▶ Work to complete
Please return every line of the records below that holds the word "interconnections".

[Plain-text document sources]
[Start of Attachment]
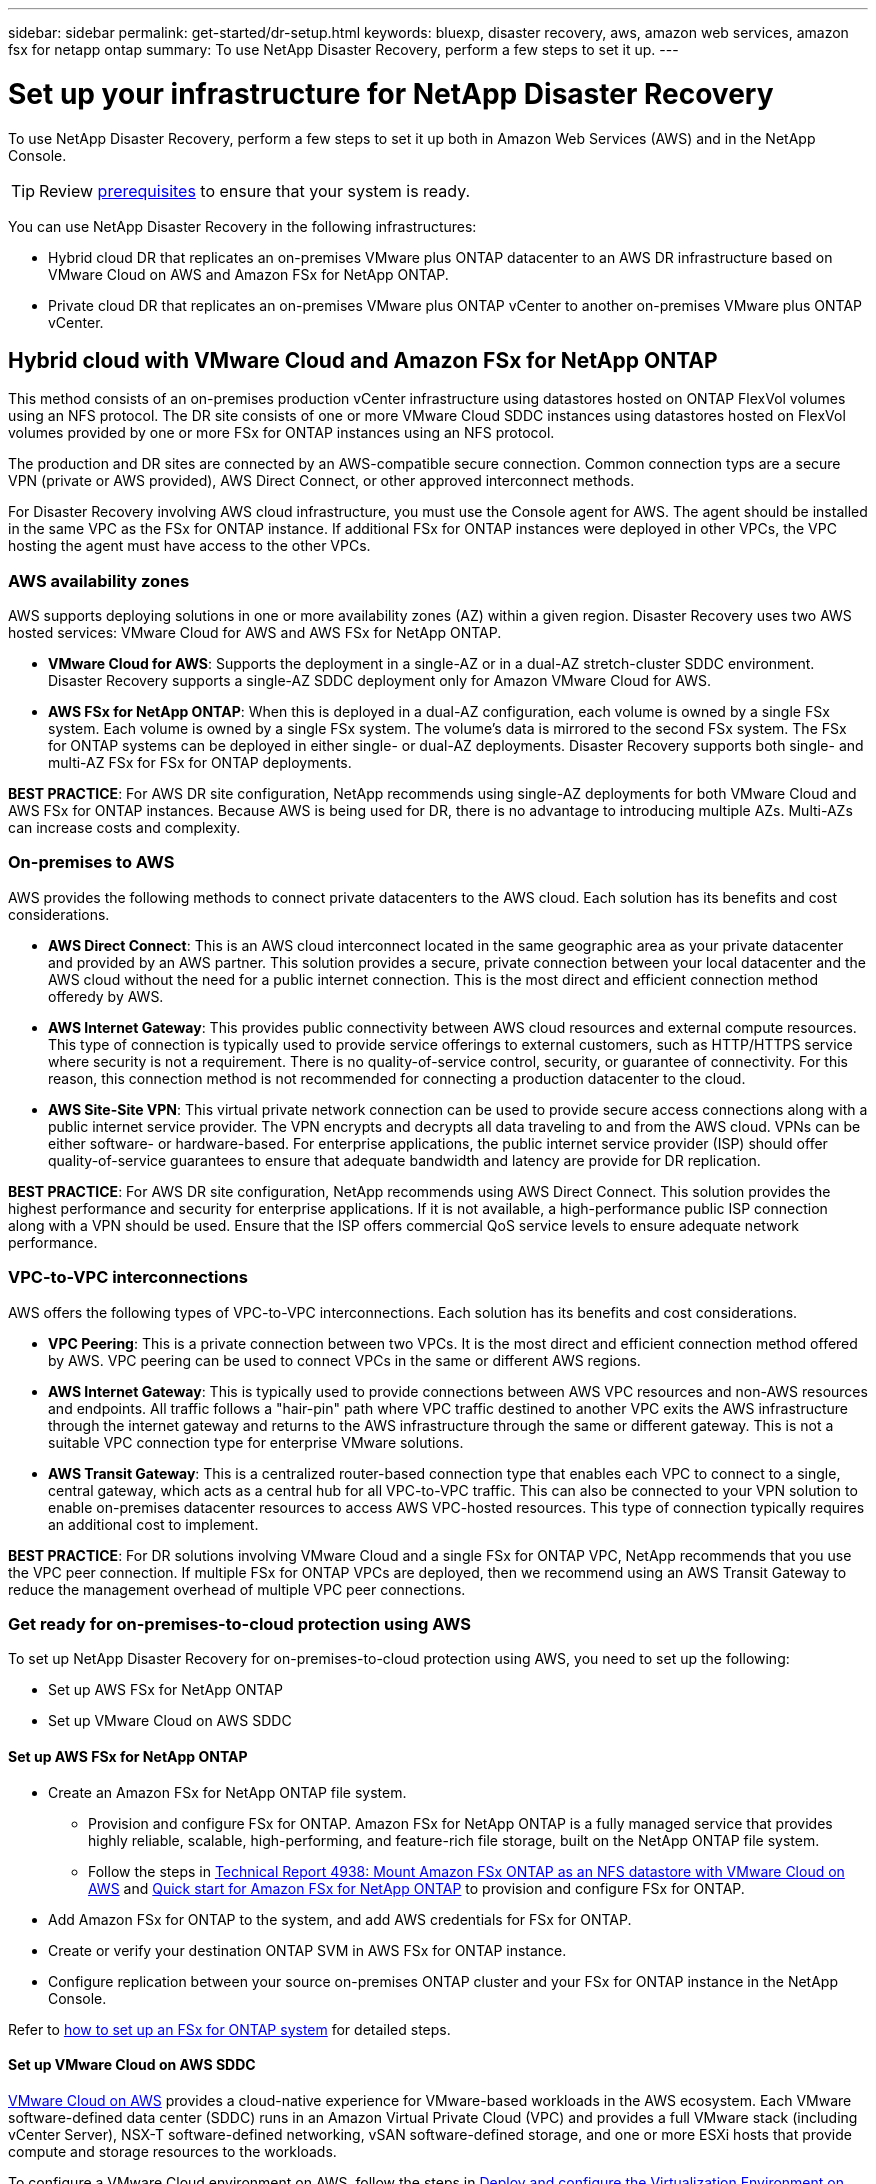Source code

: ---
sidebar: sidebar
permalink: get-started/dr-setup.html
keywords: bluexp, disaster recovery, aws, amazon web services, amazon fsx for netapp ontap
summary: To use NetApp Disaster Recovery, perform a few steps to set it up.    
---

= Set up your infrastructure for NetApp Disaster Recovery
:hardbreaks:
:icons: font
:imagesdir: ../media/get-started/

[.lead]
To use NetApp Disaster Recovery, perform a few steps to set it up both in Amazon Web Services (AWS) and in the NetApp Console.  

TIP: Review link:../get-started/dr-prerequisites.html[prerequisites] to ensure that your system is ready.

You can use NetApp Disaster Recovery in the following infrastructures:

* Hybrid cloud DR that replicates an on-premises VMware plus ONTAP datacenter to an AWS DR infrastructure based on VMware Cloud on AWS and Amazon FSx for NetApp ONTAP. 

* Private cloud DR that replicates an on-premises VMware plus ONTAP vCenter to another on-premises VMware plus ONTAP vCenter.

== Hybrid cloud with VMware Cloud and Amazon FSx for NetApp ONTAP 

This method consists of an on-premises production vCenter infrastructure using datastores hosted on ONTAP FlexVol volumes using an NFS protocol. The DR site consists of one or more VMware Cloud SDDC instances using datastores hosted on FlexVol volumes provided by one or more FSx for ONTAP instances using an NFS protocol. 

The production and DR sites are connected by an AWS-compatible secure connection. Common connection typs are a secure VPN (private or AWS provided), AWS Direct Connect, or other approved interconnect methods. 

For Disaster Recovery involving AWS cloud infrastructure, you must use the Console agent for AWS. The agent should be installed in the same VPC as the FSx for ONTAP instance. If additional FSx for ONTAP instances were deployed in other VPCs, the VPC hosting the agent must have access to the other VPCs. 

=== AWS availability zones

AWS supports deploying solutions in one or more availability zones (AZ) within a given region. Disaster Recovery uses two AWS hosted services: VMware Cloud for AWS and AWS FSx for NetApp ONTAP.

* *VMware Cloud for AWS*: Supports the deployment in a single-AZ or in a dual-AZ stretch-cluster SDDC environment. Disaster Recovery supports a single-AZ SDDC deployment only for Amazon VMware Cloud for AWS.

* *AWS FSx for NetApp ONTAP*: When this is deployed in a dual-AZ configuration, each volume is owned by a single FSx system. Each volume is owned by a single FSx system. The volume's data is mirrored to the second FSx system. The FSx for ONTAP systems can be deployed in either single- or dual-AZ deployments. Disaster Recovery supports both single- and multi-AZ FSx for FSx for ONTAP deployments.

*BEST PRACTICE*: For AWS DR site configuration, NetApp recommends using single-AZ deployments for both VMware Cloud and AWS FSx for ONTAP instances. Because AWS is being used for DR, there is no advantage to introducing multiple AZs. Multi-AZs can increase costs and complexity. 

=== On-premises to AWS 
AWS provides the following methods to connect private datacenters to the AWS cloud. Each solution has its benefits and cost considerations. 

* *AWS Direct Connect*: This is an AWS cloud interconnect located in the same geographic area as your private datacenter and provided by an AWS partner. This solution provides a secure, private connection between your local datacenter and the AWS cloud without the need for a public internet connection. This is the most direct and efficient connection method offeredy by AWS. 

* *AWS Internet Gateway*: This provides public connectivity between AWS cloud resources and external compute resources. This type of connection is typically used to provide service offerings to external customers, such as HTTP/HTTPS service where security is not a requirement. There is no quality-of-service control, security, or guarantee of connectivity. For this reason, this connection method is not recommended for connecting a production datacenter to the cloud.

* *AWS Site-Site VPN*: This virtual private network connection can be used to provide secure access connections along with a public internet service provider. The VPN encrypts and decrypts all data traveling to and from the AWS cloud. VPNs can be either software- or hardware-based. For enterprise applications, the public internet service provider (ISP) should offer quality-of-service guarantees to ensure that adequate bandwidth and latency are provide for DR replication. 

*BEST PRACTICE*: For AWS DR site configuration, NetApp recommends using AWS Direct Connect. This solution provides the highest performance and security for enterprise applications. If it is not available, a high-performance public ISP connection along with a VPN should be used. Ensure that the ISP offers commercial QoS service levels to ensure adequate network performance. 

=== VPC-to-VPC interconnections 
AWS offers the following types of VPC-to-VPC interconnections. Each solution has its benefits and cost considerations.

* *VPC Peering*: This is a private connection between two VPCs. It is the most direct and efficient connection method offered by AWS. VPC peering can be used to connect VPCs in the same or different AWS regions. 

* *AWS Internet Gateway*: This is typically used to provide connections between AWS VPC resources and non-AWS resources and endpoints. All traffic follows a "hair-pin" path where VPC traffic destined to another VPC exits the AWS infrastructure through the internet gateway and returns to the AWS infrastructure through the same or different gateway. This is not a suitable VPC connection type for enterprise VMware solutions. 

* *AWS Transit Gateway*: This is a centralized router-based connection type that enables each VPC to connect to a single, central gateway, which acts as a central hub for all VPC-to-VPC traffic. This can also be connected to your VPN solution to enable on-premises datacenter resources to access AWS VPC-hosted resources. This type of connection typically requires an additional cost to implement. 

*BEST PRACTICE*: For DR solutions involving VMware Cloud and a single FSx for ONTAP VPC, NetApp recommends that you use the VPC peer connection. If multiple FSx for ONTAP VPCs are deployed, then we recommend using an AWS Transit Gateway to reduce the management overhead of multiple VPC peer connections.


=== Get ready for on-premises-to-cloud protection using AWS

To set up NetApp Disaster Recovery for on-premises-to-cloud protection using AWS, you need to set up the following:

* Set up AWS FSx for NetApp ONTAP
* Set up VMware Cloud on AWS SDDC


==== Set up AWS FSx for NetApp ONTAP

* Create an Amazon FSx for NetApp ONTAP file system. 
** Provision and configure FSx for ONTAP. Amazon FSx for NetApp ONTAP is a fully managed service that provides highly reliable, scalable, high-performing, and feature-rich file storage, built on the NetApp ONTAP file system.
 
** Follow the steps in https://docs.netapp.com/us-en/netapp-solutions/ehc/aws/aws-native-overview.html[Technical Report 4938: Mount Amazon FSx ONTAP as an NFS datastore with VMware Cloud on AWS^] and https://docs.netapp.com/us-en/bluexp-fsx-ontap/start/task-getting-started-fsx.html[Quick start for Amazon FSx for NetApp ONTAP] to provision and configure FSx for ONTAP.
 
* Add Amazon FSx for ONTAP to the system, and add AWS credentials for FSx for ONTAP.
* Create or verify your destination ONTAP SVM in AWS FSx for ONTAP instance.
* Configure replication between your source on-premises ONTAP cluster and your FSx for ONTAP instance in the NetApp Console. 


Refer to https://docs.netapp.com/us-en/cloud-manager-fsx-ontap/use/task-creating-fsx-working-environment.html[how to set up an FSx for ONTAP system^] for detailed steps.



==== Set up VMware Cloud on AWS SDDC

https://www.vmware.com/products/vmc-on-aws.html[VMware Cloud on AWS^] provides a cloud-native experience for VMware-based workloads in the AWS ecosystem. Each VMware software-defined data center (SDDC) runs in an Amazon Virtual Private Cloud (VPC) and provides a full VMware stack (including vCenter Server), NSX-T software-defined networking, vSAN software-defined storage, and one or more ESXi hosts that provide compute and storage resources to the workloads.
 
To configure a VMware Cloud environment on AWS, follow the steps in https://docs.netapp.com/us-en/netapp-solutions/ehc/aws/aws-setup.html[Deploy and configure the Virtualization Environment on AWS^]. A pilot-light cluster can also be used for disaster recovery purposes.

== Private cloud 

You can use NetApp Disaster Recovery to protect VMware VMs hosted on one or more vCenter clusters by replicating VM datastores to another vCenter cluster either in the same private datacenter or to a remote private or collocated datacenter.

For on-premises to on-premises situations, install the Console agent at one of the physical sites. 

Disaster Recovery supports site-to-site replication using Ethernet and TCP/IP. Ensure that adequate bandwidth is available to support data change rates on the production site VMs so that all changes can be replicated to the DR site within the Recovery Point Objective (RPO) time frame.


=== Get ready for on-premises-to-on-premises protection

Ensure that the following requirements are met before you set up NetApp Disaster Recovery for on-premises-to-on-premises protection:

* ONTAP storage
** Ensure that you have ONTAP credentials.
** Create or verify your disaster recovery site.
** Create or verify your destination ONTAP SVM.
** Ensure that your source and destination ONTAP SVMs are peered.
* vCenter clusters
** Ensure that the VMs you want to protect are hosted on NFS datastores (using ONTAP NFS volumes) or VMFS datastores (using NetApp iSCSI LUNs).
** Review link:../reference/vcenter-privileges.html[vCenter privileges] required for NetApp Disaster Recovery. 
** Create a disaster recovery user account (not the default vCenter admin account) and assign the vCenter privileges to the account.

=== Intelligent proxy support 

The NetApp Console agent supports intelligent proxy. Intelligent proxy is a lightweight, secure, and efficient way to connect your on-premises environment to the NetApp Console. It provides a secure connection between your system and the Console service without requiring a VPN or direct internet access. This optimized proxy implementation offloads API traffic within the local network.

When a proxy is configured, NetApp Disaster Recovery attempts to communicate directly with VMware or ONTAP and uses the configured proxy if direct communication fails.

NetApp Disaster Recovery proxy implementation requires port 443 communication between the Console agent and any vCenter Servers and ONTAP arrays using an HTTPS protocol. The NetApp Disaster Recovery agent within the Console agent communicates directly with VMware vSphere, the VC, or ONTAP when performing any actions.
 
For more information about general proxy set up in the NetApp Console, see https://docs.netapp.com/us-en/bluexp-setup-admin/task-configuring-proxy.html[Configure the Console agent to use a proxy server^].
[End of Attachment]
▶ Result for this task
=== VPC-to-VPC interconnections 
AWS offers the following types of VPC-to-VPC interconnections. Each solution has its benefits and cost considerations.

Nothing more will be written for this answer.